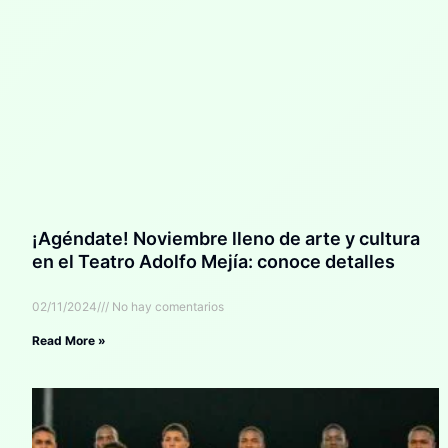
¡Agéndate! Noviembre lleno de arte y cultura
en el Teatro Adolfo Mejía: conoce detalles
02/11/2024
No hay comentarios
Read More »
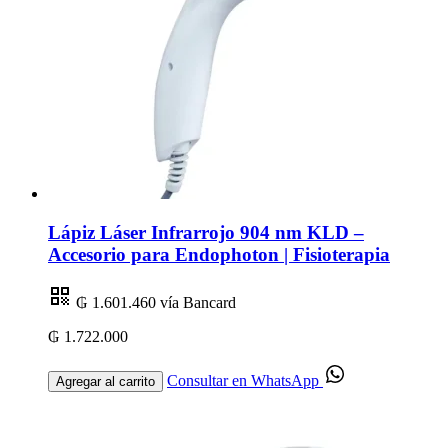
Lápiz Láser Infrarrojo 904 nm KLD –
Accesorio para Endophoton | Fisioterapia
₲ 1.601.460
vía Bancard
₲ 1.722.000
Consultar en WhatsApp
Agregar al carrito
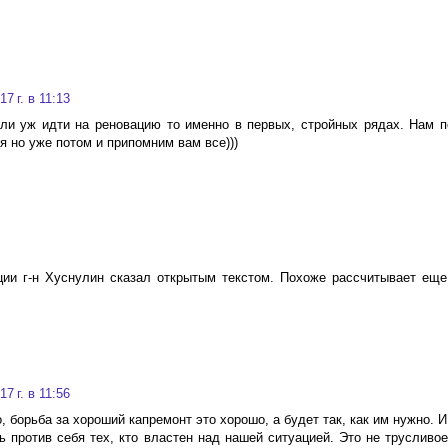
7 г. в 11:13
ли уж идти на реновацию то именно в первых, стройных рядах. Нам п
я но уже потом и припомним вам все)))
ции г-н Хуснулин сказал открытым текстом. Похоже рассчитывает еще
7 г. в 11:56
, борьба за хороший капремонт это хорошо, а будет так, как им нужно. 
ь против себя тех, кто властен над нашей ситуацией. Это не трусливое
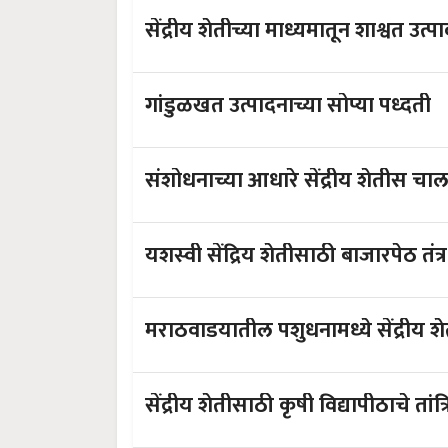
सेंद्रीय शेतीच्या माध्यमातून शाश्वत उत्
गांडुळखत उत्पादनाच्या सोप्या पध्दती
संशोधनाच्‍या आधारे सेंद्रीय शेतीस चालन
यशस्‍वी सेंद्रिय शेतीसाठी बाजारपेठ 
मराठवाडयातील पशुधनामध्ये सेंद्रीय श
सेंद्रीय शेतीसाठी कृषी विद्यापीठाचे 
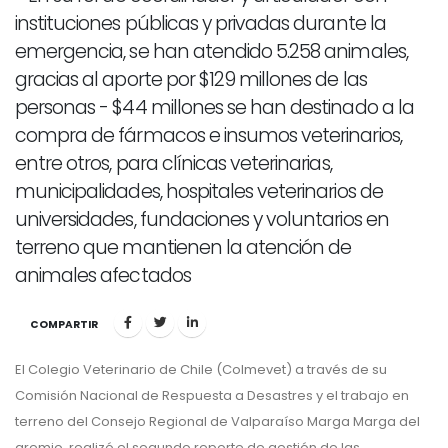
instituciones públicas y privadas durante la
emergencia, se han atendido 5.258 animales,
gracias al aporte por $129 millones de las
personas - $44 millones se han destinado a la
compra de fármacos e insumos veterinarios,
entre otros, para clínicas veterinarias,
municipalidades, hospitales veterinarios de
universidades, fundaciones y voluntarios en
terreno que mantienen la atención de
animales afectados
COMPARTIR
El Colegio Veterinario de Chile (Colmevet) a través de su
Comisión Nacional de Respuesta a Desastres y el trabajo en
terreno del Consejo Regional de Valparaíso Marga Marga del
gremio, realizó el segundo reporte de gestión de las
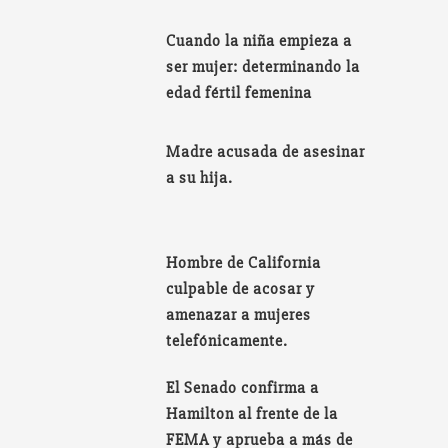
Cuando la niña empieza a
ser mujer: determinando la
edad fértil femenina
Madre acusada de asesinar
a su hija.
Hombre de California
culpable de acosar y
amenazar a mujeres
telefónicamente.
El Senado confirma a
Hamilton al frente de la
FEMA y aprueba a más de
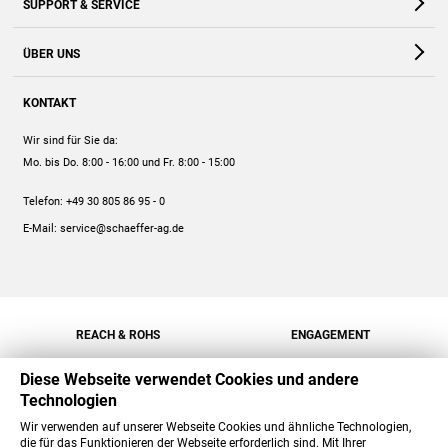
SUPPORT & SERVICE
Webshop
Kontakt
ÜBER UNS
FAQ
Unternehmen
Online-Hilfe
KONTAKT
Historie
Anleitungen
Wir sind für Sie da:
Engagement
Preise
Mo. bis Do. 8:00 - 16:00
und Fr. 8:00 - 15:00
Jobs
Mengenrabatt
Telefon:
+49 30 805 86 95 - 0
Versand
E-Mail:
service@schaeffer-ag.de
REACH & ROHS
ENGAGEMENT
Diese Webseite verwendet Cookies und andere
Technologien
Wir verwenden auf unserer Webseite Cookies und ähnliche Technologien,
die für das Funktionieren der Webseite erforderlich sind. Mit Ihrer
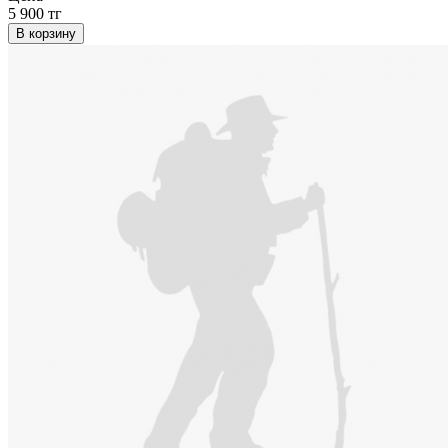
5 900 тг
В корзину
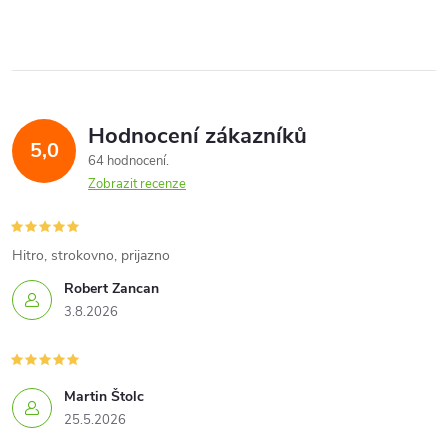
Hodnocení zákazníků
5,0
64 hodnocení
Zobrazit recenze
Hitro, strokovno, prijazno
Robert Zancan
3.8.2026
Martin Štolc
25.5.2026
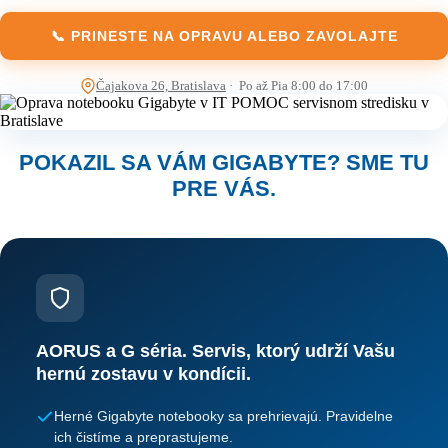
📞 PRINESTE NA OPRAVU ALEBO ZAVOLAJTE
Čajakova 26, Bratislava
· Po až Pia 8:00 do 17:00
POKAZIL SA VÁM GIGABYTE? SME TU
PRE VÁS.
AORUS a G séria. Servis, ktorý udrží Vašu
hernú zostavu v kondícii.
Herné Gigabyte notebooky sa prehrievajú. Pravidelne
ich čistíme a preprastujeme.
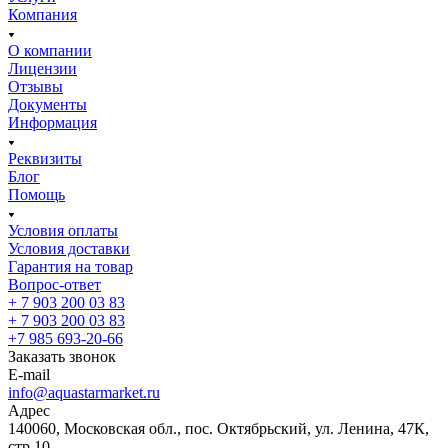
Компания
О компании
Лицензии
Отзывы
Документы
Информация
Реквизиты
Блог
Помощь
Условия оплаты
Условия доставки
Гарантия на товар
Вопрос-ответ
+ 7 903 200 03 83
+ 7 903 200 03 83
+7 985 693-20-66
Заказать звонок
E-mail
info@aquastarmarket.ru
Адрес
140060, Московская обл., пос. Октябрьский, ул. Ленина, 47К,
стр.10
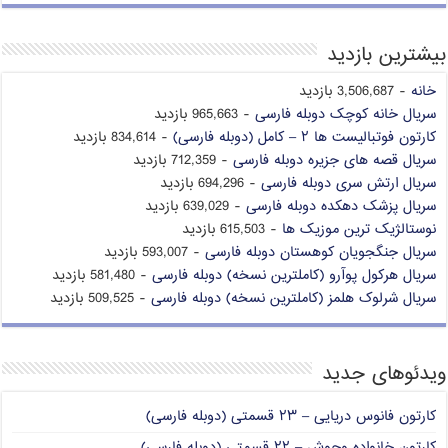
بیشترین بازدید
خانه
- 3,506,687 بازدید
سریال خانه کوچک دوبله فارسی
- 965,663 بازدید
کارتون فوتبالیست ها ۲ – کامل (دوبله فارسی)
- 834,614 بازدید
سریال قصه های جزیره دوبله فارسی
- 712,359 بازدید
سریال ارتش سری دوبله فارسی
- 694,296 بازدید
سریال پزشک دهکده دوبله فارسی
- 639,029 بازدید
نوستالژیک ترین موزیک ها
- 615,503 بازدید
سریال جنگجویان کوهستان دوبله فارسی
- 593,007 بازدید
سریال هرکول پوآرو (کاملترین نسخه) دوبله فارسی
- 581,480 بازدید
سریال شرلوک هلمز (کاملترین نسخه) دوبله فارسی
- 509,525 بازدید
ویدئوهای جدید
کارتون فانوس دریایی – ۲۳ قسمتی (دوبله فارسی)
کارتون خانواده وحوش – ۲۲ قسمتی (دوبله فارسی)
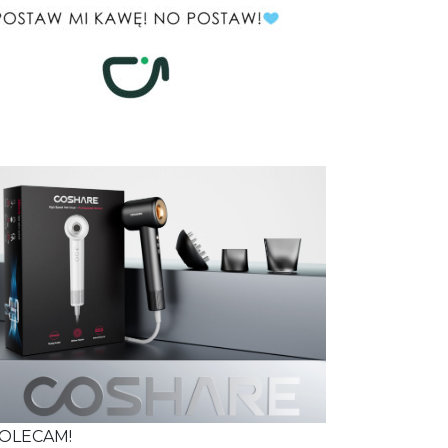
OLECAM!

■ ■ ■ ■

What needs to be done
Pictures do not belong in the copy. Repeat only the lines from the top of the records through the line containing "Wir verwenden auf".

Problem solution
¡Agéndate! Noviembre lleno de arte y cultura
en el Teatro Adolfo Mejía: conoce detalles
02/11/2024
No hay comentarios
Read More »
Lápiz Láser Infrarrojo 904 nm KLD –
Accesorio para Endophoton | Fisioterapia
₲ 1.601.460
vía Bancard
₲ 1.722.000
Consultar en WhatsApp
Agregar al carrito
7 г. в 11:13
ли уж идти на реновацию то именно в первых, стройных рядах. Нам п
я но уже потом и припомним вам все)))
ции г-н Хуснулин сказал открытым текстом. Похоже рассчитывает еще
7 г. в 11:56
, борьба за хороший капремонт это хорошо, а будет так, как им нужно. 
ь против себя тех, кто властен над нашей ситуацией. Это не трусливое
सेंद्रीय शेतीच्या माध्यमातून शाश्वत उत्
गांडुळखत उत्पादनाच्या सोप्या पध्दती
संशोधनाच्‍या आधारे सेंद्रीय शेतीस चालन
यशस्‍वी सेंद्रिय शेतीसाठी बाजारपेठ 
मराठवाडयातील पशुधनामध्ये सेंद्रीय श
सेंद्रीय शेतीसाठी कृषी विद्यापीठाचे 
instituciones públicas y privadas durante la
emergencia, se han atendido 5.258 animales,
gracias al aporte por $129 millones de las
personas - $44 millones se han destinado a la
compra de fármacos e insumos veterinarios,
entre otros, para clínicas veterinarias,
municipalidades, hospitales veterinarios de
universidades, fundaciones y voluntarios en
terreno que mantienen la atención de
animales afectados
COMPARTIR
El Colegio Veterinario de Chile (Colmevet) a través de su
Comisión Nacional de Respuesta a Desastres y el trabajo en
terreno del Consejo Regional de Valparaíso Marga Marga del
gremio, realizó el segundo reporte de gestión de las
Cuando la niña empieza a
ser mujer: determinando la
edad fértil femenina
Madre acusada de asesinar
a su hija.
Hombre de California
culpable de acosar y
amenazar a mujeres
telefónicamente.
El Senado confirma a
Hamilton al frente de la
FEMA y aprueba a más de
SUPPORT & SERVICE
Webshop
Kontakt
ÜBER UNS
FAQ
Unternehmen
Online-Hilfe
KONTAKT
Historie
Anleitungen
Wir sind für Sie da:
Engagement
Preise
Mo. bis Do. 8:00 - 16:00
und Fr. 8:00 - 15:00
Jobs
Mengenrabatt
Telefon:
+49 30 805 86 95 - 0
Versand
E-Mail:
service@schaeffer-ag.de
REACH & ROHS
ENGAGEMENT
Diese Webseite verwendet Cookies und andere
Technologien
Wir verwenden auf unserer Webseite Cookies und ähnliche Technologien,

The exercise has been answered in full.